Anybody seen or heard of anyone modifying the frame on their Silvia to accommodate a bigger drip tray ? Not that I want to cut up my (relatively) new Silvia but the drip tray size is a constant annoyance.

Thoughts ?


----------



## The Systemic Kid (Nov 23, 2012)

Olliehulla said:


> Afternoon all, Anybody seen or heard of anyone modifying the frame on their Silvia to accommodate a bigger drip tray ? Not that I want to cut up my (relatively) new Silvia but the drip tray size is a constant annoyance. Thoughts ?


Don't do it! You've awakened an elephant in the corner on this one.

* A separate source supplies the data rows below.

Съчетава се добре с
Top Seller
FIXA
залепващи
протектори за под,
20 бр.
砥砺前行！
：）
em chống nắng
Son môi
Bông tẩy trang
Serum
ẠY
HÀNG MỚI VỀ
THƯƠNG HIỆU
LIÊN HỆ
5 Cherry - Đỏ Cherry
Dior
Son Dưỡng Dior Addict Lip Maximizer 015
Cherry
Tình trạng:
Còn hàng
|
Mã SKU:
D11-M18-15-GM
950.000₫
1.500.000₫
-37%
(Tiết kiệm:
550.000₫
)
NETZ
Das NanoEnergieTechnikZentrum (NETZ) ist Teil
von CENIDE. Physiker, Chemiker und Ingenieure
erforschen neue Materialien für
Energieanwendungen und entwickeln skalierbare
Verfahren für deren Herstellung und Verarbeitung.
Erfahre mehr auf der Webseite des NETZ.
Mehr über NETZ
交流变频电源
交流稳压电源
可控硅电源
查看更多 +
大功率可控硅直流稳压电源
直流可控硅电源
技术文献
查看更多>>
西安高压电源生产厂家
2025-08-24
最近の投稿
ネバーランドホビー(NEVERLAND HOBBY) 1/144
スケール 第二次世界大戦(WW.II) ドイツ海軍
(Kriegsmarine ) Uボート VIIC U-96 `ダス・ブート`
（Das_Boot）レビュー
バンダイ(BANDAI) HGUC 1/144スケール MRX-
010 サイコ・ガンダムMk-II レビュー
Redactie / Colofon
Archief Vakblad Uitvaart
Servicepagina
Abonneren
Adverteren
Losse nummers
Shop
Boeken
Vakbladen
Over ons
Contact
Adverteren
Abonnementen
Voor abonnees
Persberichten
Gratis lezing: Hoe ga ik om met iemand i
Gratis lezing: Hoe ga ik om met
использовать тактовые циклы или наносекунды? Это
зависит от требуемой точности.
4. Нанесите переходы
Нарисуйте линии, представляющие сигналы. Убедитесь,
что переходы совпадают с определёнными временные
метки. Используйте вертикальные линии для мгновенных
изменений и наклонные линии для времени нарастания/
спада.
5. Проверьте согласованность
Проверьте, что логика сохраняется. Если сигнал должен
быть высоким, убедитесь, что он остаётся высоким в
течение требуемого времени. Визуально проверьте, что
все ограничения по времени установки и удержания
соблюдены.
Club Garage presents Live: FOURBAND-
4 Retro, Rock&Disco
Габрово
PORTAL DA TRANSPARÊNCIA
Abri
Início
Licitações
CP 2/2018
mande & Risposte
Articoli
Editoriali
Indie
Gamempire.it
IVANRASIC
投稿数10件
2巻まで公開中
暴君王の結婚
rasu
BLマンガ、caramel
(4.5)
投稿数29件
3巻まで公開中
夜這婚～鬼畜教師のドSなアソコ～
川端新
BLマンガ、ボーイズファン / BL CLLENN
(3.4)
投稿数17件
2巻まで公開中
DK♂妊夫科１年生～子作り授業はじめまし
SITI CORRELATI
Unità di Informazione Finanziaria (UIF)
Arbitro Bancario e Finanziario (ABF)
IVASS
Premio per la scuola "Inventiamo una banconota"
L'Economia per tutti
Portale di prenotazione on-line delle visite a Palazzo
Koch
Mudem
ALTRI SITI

Who thinks about drip tray capacity when buying a machine yet, once bought, a small and/or inadequate drip tray is really frustrating. Guess manufacturers don't want to make their machines look out of proportion. Your gripe isn't limited to smaller end machines like the Silvia - some quite expensive ones suffer the same problem. If you mod your V3, you will seriously reduce its second hand value if and when you decide to upgrade. Stick with it until you want to upgrade and then check any future purchase carefully before buying - better still go somewhere like Bella Barista where you can see the machine in action. That way you'll know if any prospective purchase has any limitations drip tray-wise.


----------



## Olliehulla (Feb 26, 2013)

Hhmm, wise words, hadn't thought it through and considered upgrade and 2nd hand value.

I tend to catch the majority of waste water in a tupperware but it just detracts from the whole user experience


----------